CSU acknowledges Camp Fire effect

The system didn’t cut funding to Chico State, despite significant enrollment drop

When it comes to ensuring there’s enough money to pay faculty and staff, purchase equipment like microscopes and projectors, and keep the lights on in Chico State’s classrooms, Debra Larson is your woman. As provost and vice president of Academic Affairs, she’s hands-on.

“Because academics is our primary mission, and we are the biggest division on the campus, it requires us to have a stay-at-home parent,” she said during a recent interview. “I work very closely with the faculty—my primary interface is with faculty and staff, and less so with students.”

That may sound like she’s removed from the student experience, but Larson’s job is very much tied to that realm of campus.

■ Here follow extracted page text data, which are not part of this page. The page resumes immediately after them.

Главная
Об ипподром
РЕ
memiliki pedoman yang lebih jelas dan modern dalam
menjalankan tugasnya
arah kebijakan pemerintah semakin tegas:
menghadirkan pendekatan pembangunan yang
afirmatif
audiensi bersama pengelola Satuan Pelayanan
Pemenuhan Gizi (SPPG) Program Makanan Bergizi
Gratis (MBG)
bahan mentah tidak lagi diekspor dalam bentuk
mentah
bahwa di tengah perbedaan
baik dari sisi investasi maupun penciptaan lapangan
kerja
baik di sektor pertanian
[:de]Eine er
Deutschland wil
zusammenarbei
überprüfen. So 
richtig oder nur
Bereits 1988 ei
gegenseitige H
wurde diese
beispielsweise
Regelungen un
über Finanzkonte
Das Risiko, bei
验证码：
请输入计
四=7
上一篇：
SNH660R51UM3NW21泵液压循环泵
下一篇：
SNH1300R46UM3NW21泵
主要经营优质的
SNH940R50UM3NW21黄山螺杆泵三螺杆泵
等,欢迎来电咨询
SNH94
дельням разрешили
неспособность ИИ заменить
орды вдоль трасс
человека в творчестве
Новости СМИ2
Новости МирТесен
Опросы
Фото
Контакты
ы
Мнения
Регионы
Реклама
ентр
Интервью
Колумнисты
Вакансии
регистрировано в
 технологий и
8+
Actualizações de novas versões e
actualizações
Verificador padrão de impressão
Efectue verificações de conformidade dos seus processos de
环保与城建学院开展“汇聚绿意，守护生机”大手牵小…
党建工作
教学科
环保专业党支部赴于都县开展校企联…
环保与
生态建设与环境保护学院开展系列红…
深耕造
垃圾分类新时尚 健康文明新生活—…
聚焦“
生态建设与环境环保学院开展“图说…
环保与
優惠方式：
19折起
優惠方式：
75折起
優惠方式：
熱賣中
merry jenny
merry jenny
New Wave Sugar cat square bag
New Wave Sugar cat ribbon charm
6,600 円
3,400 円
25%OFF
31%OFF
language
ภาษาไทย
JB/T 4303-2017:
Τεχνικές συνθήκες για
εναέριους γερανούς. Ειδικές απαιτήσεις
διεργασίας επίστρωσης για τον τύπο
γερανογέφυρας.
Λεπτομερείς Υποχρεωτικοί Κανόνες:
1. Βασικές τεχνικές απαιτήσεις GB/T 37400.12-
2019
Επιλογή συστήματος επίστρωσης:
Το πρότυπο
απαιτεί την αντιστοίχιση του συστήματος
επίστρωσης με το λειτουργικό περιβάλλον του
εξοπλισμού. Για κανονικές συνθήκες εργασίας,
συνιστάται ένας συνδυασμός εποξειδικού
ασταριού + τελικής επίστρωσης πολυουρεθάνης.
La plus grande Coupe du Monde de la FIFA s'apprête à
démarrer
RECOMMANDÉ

So although enrollment is not her department, when it drops—or rises—it affects her budget and can lead to difficult decisions like canceling classes. Take, for instance, the significant decrease in students attending the campus this school year. There were 515 fewer students enrolled in the fall semester than in 2018-19. What’s more, each campus in the California State University system is expected to actually grow a certain amount every year. With funding tied to student bodies on campus, administrators were understandably nervous before budgets were released at the beginning of the school year that money would be tight.

“In the past, [the CSU] was very persnickety about meeting enrollment targets, in a really detailed way,” Larson said. “[But] we did get some additional dollars. They are saying, ‘We’re going to give you 2 percent enrollment growth [funding] even if you didn’t get that. That’s partly because the CSU understands the impacts of the Camp Fire last year.”

What this means is that the money that Chico State receives per student did not drop for 2019-20, despite the decline in enrollment. In essence, it got a pass. The economic impact 515 full-time-equivalent pupils would have on the campus is significant: $3.82 million. That comes in the form of state dollars and tuition. Academic Affairs also received a one-time allotment of $1.1 million from the Graduation Initiative 2025 fund meant to help increase graduation rates across the CSU campuses. That money, Larson explained, plus the 2 percent growth dollars, offset any losses the campus would have felt due to lowered enrollment.

“The students aren’t feeling it,” she told the CN&R. She hasn’t seen any class cancellations related to the drop, she said. While there are natural shifts each school year, many of them due to student interest in different majors, she said, the faculty shouldn’t be feeling it either.

“They’ve received general salary increases over the past few years, funded by the Chancellor’s Office,” said Jennifer Mays, executive director of Budget and Academic Resources at Chico State. “And they are good salary increases.”

One thing the campus does have its eye on, Larson said, is the drop in “nonresident” students, or those coming from out of state or even other countries. That number has been dropping the past few years, and therefore isn’t a mere blip, she said. The significance of that decline for her department is that nonresident students bring in more money to the campus—they pay higher tuition, for instance. So, recruitment officers are looking at strategic ways to boost those numbers.

Recruitment—and retention—will be keys to getting over the Camp Fire hurdle, Larson said. And they’re multifaceted.

“We’re not anticipating that what happened this year with enrollment will foreshadow some change in our budget [for 2020-21],” Larson said. “What will impact our budget next year is, how are we doing in recruiting and retaining students?”

“And some of those are transfer students from Butte College. But Butte College enrollment is way down,” Mays added, referring to the loss of 1,000 students since the Camp Fire at the community college. “So, there are all these different levers.”